# [Task brief]
Copy the following items word for word, every line of each, but leave out the pictures.

# [Given data]

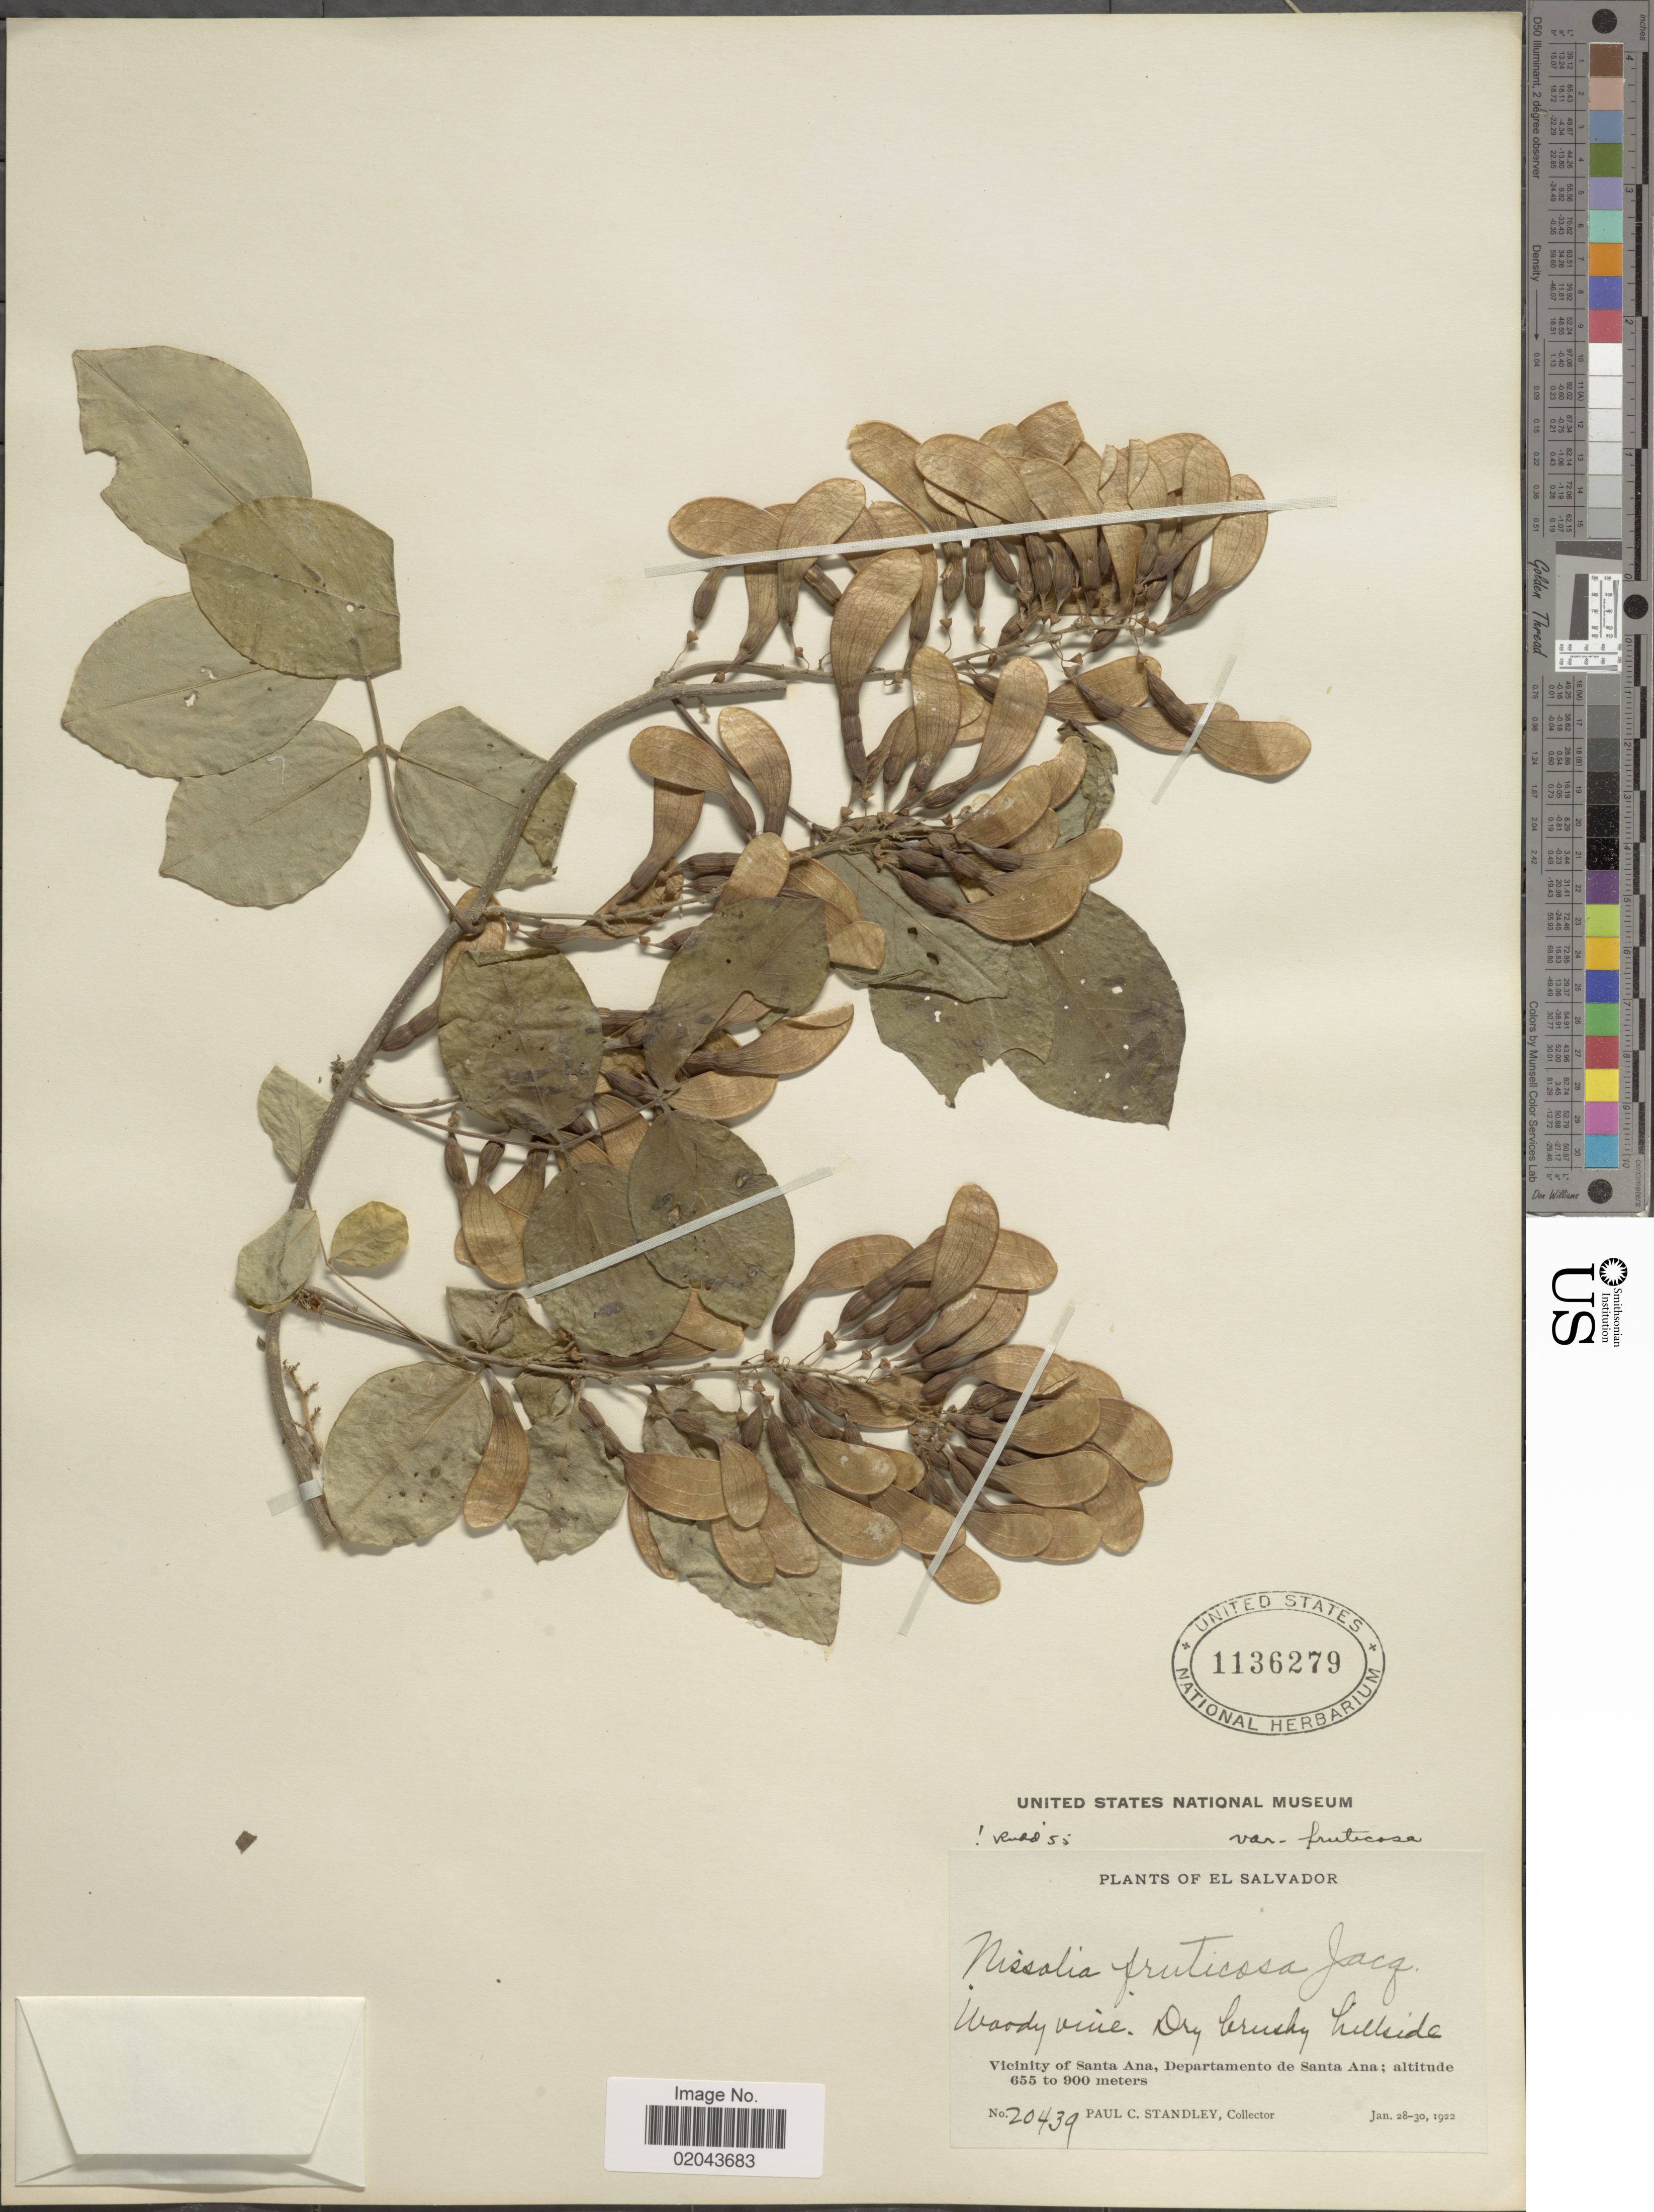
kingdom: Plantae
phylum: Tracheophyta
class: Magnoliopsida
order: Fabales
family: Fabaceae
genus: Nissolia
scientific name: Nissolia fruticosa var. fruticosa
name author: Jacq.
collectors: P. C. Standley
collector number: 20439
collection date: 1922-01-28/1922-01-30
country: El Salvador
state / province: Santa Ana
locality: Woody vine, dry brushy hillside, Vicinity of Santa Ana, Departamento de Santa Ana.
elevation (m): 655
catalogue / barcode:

# [Written answer]
kingdom: Plantae
phylum: Tracheophyta
class: Magnoliopsida
order: Fabales
family: Fabaceae
genus: Nissolia
scientific name: Nissolia fruticosa var. fruticosa
name author: Jacq.
collectors: P. C. Standley
collector number: 20439
collection date: 1922-01-28/1922-01-30
country: El Salvador
state / province: Santa Ana
locality: Woody vine, dry brushy hillside, Vicinity of Santa Ana, Departamento de Santa Ana.
elevation (m): 655
catalogue / barcode:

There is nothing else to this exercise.